Andrew Jackson was the only president to eliminate US debt entirely. It was about $1.4 billion in current dollars. Today the national debt is $20.6 trillion.
Deficits occur almost annually, balanced budgets or surpluses rare. Deficits explode in wartime. They rose sharply under Bush/Cheney and Obama.
Because of the great GOP tax cut heist, budget experts estimate the US FY 2018 deficit at $1 trillion or more, continuing high in subsequent years.
David Stockman believes the tax cut will add trillions of dollars in federal debt. He estimates it rising to around $35 trillion by 2028, causing enormous economic harm, saying:
“Whatever expansionary impulses that do remain in the US economy are about to get smothered by the impending collision between soaring debt issuance by the US Treasury just as the Fed prepares to dump upwards to $2 trillion of existing debt securities into the bond pits.”
“The punters on Wall Street have been so addled by years of Fed monetization of the public debt that they now think rising yields are a ‘good thing’ and reflect rebounding economic growth.
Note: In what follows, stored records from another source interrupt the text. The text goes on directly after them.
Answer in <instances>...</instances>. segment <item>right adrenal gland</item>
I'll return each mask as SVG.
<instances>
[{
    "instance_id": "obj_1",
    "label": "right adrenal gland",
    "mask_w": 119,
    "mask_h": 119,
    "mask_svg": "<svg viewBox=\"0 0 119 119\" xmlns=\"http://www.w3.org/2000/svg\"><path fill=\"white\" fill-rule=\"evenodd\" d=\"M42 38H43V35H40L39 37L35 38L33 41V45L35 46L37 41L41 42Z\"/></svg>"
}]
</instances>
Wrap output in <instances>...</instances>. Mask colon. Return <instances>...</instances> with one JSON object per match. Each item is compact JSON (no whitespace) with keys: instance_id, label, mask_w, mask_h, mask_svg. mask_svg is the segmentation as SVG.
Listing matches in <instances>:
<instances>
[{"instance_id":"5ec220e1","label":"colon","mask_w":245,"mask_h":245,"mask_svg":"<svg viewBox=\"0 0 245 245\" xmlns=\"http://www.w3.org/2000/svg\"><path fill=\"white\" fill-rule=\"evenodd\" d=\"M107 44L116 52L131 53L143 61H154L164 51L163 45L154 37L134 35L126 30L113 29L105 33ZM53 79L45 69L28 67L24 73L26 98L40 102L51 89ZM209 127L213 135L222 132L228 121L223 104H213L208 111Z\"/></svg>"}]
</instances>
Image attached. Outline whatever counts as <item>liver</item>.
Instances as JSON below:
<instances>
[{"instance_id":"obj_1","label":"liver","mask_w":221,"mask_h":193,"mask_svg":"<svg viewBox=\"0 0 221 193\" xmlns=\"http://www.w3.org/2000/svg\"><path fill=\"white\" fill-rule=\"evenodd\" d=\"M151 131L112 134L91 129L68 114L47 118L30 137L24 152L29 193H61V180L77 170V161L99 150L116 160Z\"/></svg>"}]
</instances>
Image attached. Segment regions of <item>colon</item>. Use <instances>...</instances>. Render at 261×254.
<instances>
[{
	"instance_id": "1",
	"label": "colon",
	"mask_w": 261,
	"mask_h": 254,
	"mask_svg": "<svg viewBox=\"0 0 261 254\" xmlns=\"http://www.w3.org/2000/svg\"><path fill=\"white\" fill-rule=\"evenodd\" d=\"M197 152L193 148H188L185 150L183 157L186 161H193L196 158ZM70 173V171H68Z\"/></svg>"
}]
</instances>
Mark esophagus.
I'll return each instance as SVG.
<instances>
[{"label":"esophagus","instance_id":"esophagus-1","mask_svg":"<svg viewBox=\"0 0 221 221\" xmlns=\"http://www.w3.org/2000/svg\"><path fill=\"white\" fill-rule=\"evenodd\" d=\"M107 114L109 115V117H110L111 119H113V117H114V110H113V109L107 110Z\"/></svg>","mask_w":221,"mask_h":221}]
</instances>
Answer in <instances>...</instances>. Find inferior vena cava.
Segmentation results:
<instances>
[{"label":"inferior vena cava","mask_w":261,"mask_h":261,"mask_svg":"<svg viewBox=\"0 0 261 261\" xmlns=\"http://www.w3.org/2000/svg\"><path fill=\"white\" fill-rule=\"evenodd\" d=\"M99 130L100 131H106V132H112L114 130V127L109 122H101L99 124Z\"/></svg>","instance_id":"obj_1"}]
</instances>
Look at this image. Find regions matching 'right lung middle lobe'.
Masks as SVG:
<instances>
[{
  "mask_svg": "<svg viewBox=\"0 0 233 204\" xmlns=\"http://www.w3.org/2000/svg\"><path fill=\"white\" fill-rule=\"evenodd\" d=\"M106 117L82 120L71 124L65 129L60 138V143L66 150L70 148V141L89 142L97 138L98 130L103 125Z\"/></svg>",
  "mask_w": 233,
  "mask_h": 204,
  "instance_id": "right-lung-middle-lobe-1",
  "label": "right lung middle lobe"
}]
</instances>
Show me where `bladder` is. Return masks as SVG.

No they don’t!”
“The only possible way to accelerate growth in a 104-month-old business cycle – where household consumers are impaled on a record $15 trillion of debt and other liabilities – is through an outbreak of capital spending.”
So far, companies have been largely focused on stock buybacks, increased executive pay and bonuses, along with mergers and acquisitions.
There’s no way out of “the fiscal trap…short of a thundering financial collapse,” Stockman believes.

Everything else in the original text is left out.